- _WHAT YOU SHOULD DO_:
Which lines come from the start of the records through the line that holds "再一个问题，有人就是批评郭文"? Write them out word for word.

---------- DATA TO PROCESS

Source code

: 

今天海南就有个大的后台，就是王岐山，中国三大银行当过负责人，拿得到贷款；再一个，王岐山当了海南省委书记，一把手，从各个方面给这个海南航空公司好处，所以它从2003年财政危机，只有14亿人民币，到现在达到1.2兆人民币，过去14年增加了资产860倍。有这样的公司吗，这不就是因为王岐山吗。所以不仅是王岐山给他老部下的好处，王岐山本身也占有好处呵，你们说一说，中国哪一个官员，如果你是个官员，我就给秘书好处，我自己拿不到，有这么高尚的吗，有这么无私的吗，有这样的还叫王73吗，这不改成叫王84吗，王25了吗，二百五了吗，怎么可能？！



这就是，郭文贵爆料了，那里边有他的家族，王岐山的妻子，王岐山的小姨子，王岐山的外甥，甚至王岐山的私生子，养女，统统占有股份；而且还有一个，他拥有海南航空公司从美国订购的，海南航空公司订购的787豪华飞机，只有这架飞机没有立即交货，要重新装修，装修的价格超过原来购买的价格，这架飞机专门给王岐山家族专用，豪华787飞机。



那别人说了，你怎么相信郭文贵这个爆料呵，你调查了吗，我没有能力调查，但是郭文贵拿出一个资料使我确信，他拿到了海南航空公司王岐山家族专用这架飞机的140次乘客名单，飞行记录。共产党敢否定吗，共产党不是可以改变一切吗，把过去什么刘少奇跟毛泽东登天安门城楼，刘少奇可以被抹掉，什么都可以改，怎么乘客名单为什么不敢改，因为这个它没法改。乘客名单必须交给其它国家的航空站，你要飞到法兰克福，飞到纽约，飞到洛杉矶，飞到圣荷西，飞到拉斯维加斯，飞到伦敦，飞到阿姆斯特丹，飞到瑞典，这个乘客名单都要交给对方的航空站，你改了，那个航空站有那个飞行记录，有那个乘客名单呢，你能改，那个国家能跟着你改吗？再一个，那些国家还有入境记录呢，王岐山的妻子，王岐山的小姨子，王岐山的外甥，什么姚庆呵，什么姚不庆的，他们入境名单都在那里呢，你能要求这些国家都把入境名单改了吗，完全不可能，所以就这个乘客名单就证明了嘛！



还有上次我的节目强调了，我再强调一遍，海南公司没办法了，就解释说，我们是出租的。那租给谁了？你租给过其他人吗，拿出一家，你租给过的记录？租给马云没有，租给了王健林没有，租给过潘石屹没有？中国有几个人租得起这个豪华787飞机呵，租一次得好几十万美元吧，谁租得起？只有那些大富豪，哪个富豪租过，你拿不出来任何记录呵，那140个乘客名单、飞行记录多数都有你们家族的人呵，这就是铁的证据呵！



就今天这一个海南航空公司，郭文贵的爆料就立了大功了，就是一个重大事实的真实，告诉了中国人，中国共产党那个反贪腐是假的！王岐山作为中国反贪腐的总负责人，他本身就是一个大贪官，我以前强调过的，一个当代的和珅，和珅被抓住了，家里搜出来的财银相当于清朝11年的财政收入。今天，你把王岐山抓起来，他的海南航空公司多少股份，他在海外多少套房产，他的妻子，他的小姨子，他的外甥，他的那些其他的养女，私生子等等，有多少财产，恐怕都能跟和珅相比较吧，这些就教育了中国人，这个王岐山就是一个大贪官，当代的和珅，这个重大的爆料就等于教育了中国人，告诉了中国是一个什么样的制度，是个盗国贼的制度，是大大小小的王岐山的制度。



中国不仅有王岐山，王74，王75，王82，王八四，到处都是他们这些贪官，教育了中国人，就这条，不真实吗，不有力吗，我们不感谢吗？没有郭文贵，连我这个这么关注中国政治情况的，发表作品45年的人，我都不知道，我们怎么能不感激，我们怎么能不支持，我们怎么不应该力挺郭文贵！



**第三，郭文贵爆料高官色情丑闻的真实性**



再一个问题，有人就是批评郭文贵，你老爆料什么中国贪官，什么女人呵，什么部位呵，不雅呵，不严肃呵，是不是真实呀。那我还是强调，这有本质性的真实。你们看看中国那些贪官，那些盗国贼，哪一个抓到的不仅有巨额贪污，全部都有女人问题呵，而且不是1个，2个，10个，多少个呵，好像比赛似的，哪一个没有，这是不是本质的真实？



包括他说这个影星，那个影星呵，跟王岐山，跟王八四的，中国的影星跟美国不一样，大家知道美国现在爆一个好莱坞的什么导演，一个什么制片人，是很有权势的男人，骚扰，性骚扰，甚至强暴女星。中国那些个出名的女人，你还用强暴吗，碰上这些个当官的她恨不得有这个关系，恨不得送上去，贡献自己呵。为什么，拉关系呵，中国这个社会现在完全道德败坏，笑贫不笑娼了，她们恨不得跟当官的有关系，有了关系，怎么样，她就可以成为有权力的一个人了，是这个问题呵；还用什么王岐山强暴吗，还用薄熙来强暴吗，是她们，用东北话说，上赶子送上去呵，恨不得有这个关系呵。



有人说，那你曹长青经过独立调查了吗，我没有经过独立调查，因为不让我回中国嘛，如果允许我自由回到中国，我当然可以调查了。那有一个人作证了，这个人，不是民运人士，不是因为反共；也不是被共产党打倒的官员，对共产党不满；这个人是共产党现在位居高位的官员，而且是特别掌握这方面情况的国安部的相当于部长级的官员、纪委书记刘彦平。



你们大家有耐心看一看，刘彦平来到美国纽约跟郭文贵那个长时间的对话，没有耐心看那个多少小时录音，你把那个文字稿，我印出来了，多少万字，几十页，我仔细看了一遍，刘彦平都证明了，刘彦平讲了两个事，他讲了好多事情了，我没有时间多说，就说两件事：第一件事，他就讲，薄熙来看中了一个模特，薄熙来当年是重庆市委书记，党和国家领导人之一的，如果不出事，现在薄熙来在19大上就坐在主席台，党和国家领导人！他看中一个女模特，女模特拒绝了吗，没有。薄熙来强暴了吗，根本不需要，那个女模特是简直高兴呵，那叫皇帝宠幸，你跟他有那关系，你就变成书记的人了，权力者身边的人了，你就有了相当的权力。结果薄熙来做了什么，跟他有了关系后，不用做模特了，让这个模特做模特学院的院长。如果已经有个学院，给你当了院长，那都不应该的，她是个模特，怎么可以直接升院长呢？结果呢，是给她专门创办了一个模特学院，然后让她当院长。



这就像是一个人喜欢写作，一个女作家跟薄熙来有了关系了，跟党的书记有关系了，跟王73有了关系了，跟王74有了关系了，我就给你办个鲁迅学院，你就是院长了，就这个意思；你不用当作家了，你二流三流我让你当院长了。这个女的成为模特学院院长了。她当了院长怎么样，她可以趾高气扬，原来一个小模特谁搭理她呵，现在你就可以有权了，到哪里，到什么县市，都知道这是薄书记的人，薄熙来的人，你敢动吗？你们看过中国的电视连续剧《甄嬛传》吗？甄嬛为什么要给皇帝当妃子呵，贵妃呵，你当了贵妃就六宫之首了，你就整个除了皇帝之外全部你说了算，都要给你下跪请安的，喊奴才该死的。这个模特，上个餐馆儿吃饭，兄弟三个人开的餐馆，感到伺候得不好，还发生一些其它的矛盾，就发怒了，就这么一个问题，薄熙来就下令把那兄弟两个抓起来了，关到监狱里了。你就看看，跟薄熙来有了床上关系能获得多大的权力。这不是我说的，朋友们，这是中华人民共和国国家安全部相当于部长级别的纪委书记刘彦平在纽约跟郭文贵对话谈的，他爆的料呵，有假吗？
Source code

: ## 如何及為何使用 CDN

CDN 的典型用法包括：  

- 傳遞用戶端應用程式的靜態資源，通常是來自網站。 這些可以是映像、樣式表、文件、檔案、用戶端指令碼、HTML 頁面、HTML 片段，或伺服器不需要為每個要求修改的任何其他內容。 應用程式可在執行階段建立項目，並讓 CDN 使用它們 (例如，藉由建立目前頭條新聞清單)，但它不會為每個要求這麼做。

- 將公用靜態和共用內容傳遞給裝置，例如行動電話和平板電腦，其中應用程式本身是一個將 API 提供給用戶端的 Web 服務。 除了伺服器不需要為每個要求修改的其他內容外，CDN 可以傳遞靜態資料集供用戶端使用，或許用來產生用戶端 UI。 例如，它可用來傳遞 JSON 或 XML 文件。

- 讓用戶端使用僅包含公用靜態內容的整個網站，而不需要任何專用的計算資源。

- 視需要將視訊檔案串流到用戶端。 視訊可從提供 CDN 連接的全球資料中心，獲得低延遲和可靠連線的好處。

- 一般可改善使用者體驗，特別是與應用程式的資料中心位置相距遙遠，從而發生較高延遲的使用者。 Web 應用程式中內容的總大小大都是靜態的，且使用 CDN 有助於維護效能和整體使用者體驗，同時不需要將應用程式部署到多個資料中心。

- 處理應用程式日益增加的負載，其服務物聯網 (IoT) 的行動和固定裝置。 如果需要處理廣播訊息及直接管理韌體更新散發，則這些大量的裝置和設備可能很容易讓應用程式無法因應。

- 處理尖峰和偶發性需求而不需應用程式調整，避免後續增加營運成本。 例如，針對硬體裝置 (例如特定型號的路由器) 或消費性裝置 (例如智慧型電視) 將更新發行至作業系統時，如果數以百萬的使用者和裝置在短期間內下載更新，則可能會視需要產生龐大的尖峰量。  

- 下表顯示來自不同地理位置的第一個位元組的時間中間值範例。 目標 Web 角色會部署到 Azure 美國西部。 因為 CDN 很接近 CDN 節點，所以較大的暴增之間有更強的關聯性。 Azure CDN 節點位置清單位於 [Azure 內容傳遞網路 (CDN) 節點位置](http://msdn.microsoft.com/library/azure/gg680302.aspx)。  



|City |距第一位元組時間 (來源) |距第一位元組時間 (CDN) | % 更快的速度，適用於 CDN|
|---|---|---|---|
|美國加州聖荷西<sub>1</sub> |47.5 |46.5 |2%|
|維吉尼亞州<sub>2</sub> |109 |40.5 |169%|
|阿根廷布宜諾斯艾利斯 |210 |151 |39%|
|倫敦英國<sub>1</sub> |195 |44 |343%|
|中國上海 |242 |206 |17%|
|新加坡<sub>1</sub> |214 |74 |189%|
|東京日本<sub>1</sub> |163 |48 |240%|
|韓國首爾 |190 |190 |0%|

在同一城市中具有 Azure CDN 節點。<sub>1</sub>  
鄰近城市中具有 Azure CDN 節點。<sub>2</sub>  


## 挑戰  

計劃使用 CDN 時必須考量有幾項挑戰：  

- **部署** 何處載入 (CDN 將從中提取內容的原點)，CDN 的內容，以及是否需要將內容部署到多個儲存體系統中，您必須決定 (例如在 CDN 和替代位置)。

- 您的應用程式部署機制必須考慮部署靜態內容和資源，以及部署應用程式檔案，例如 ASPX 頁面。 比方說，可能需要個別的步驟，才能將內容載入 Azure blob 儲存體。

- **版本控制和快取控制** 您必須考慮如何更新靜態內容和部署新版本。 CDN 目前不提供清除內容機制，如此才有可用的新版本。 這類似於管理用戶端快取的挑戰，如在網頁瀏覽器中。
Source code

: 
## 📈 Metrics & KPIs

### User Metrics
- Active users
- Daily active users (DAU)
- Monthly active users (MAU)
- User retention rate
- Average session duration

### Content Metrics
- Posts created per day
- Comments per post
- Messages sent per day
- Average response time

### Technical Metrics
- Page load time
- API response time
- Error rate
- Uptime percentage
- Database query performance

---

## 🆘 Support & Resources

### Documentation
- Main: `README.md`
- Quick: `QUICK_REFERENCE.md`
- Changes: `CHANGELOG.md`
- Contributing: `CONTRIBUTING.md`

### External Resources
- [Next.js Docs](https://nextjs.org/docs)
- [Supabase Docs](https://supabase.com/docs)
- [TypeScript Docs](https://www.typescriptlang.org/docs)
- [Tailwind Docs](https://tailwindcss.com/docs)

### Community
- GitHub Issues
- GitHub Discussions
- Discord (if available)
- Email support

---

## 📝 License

--------------------

- _RESPONSE BELOW_:
Source code

: 

今天海南就有个大的后台，就是王岐山，中国三大银行当过负责人，拿得到贷款；再一个，王岐山当了海南省委书记，一把手，从各个方面给这个海南航空公司好处，所以它从2003年财政危机，只有14亿人民币，到现在达到1.2兆人民币，过去14年增加了资产860倍。有这样的公司吗，这不就是因为王岐山吗。所以不仅是王岐山给他老部下的好处，王岐山本身也占有好处呵，你们说一说，中国哪一个官员，如果你是个官员，我就给秘书好处，我自己拿不到，有这么高尚的吗，有这么无私的吗，有这样的还叫王73吗，这不改成叫王84吗，王25了吗，二百五了吗，怎么可能？！



这就是，郭文贵爆料了，那里边有他的家族，王岐山的妻子，王岐山的小姨子，王岐山的外甥，甚至王岐山的私生子，养女，统统占有股份；而且还有一个，他拥有海南航空公司从美国订购的，海南航空公司订购的787豪华飞机，只有这架飞机没有立即交货，要重新装修，装修的价格超过原来购买的价格，这架飞机专门给王岐山家族专用，豪华787飞机。



那别人说了，你怎么相信郭文贵这个爆料呵，你调查了吗，我没有能力调查，但是郭文贵拿出一个资料使我确信，他拿到了海南航空公司王岐山家族专用这架飞机的140次乘客名单，飞行记录。共产党敢否定吗，共产党不是可以改变一切吗，把过去什么刘少奇跟毛泽东登天安门城楼，刘少奇可以被抹掉，什么都可以改，怎么乘客名单为什么不敢改，因为这个它没法改。乘客名单必须交给其它国家的航空站，你要飞到法兰克福，飞到纽约，飞到洛杉矶，飞到圣荷西，飞到拉斯维加斯，飞到伦敦，飞到阿姆斯特丹，飞到瑞典，这个乘客名单都要交给对方的航空站，你改了，那个航空站有那个飞行记录，有那个乘客名单呢，你能改，那个国家能跟着你改吗？再一个，那些国家还有入境记录呢，王岐山的妻子，王岐山的小姨子，王岐山的外甥，什么姚庆呵，什么姚不庆的，他们入境名单都在那里呢，你能要求这些国家都把入境名单改了吗，完全不可能，所以就这个乘客名单就证明了嘛！



还有上次我的节目强调了，我再强调一遍，海南公司没办法了，就解释说，我们是出租的。那租给谁了？你租给过其他人吗，拿出一家，你租给过的记录？租给马云没有，租给了王健林没有，租给过潘石屹没有？中国有几个人租得起这个豪华787飞机呵，租一次得好几十万美元吧，谁租得起？只有那些大富豪，哪个富豪租过，你拿不出来任何记录呵，那140个乘客名单、飞行记录多数都有你们家族的人呵，这就是铁的证据呵！



就今天这一个海南航空公司，郭文贵的爆料就立了大功了，就是一个重大事实的真实，告诉了中国人，中国共产党那个反贪腐是假的！王岐山作为中国反贪腐的总负责人，他本身就是一个大贪官，我以前强调过的，一个当代的和珅，和珅被抓住了，家里搜出来的财银相当于清朝11年的财政收入。今天，你把王岐山抓起来，他的海南航空公司多少股份，他在海外多少套房产，他的妻子，他的小姨子，他的外甥，他的那些其他的养女，私生子等等，有多少财产，恐怕都能跟和珅相比较吧，这些就教育了中国人，这个王岐山就是一个大贪官，当代的和珅，这个重大的爆料就等于教育了中国人，告诉了中国是一个什么样的制度，是个盗国贼的制度，是大大小小的王岐山的制度。



中国不仅有王岐山，王74，王75，王82，王八四，到处都是他们这些贪官，教育了中国人，就这条，不真实吗，不有力吗，我们不感谢吗？没有郭文贵，连我这个这么关注中国政治情况的，发表作品45年的人，我都不知道，我们怎么能不感激，我们怎么能不支持，我们怎么不应该力挺郭文贵！



**第三，郭文贵爆料高官色情丑闻的真实性**



再一个问题，有人就是批评郭文贵，你老爆料什么中国贪官，什么女人呵，什么部位呵，不雅呵，不严肃呵，是不是真实呀。那我还是强调，这有本质性的真实。你们看看中国那些贪官，那些盗国贼，哪一个抓到的不仅有巨额贪污，全部都有女人问题呵，而且不是1个，2个，10个，多少个呵，好像比赛似的，哪一个没有，这是不是本质的真实？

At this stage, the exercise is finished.